I'm serious! Everything is driving me crazy right now. You'd think after yesterday's deluge, I would be happy to see the sun come out...but you'd be wrong. See, it's shining right in my fucking eyes! I have these pale irises, yo, I can't take that much direct sunlight before my retinas curl up and start screaming for mercy.

And then there's the phone. Yeah, so it's my job to answer the phone; that doesn't mean that I'm happy to put up with every jackass in town and their idiot questions. No, I don't know when Dolly will be back from lunch. No, I don't know why she hasn't called you back yet. Most importantly, no, I don't care about your stupid office Christmas party that you didn't see fit to start planning until two weeks ago. Jeebs! And to the lady that called four times this morning, this is not Direct TV! It never has been Direct TV and it never will be Direct TV! When I answer the phone saying, "Good morning, Titanic Cruises, how may I direct your call?" please do not proceed to talk over me, bitching me out because I never showed up to check your satellite reception. And a note to all my faithful readers: never, under any circumstances, begin a phone call with "Uhh..." or any variation thereof, because when I seize power, that will be grounds for justifiable homicide. Plus which, that automatically gives the callee grounds to hang up on your ass. Write out what you have to say ahead of time if necessary, but don't "Uhh..." me, I implore you.

Also, and I know I already touched on this subject before, but I am not an engineer, electrician, mechanic, mover, repairman, husband, or otherwise indentured piece of human collateral. The printer did not start working again because I performed a miracle, it started working because I pulled that wad of burning paper out of the chassis. It wasn't that hard to find, either; I just followed the trail of smoke. Also, I know I previously mentioned my excitement over getting to drive my boss's really nice car, but that chore has quickly gone from being an exciting break in the day's endless monotony to a demeaning waste of time. I'm not a valet, either, I should point out.

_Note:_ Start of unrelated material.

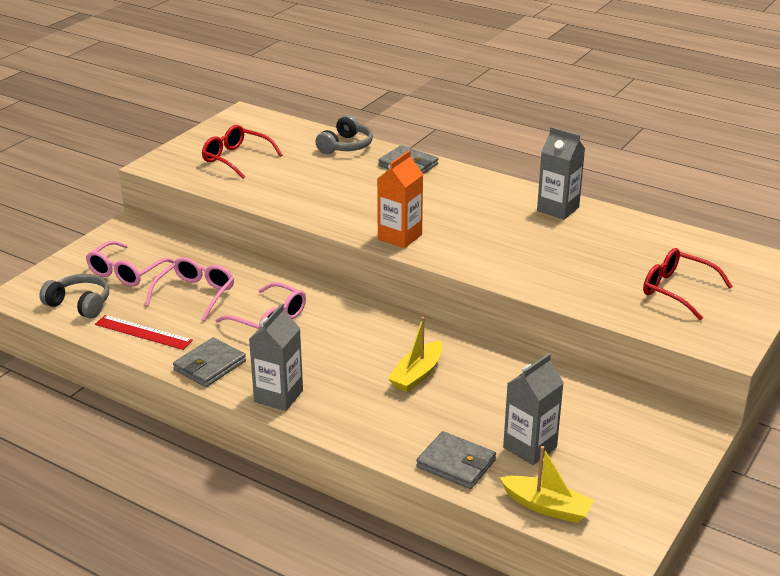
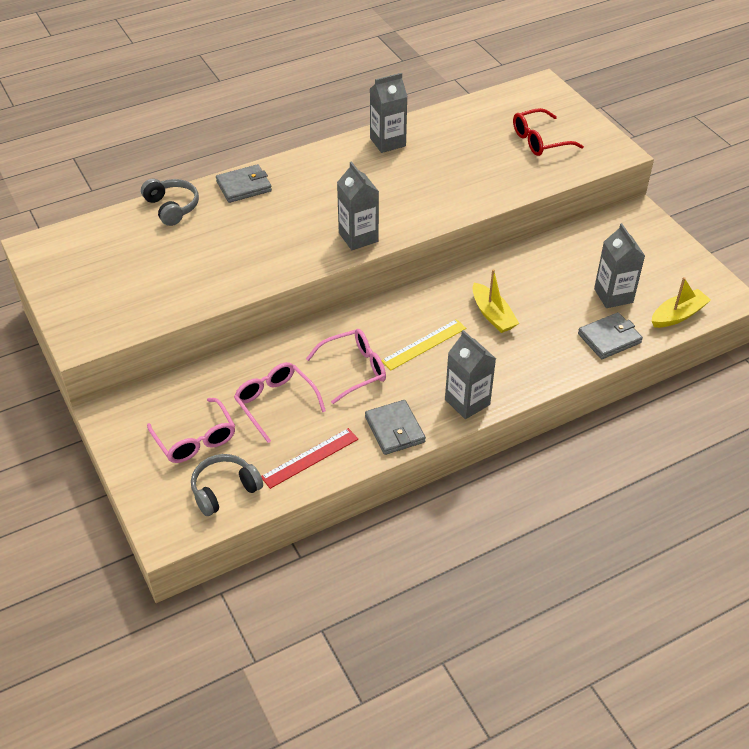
camera: 60 degrees left, 15 degrees up
(236, 159) = (125, 283): red glasses -> none
(336, 347) = (424, 344): none -> yellow ruler
(399, 237) = (358, 237): orange carton -> grey carton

Oh, and the other thing I'm not? A friggin' umbrella caddy. Not once, but twice yesterday, I had to help Dolly turn her umbrella right-side-out again. Who on this earth needs help to flip their umbrella down? What is she, Scarlett O'Hara? It's not like it's made out of solid bone or something! For the love of decency, woman, show some self-reliance! If you're 85 and plagued with osteoporosis and malnutrition, then I'll help you flip your confounded umbrella. But if you're just a young, perfectly healthy drama queen looking for sympathy, you can kiss it. And quit yapping about it to everybody who wanders through the office, too! In Chicago, my umbrella inverted itself about three times a week. You didn't live through the Blitz, you experienced high wind velocity. No, don't call the Times. The winds weren't that strong.

Ironically, I've also got no patience for people with no patience. If you're going to make me hang on a thread with your mood swings and your derisive eyerolls, you can damn well put up with me asking a question or two, or maybe not knowing how to perform some menial task you've never instructed me on before, or inquiring after your schedule since I don't have one in front of me; and before you sigh in frustration, maybe I have a good reason for wanting to know your availability. Then again, I'm just me, and this is all about you, so what the hell good reason could I have?

Oy. That felt good to get off my chest. Anyway, the holidays are coming, and with them a nice, long vacation. If that (along with copious amounts of chocolate) doesn't soothe the savage breast, I'll kill someone.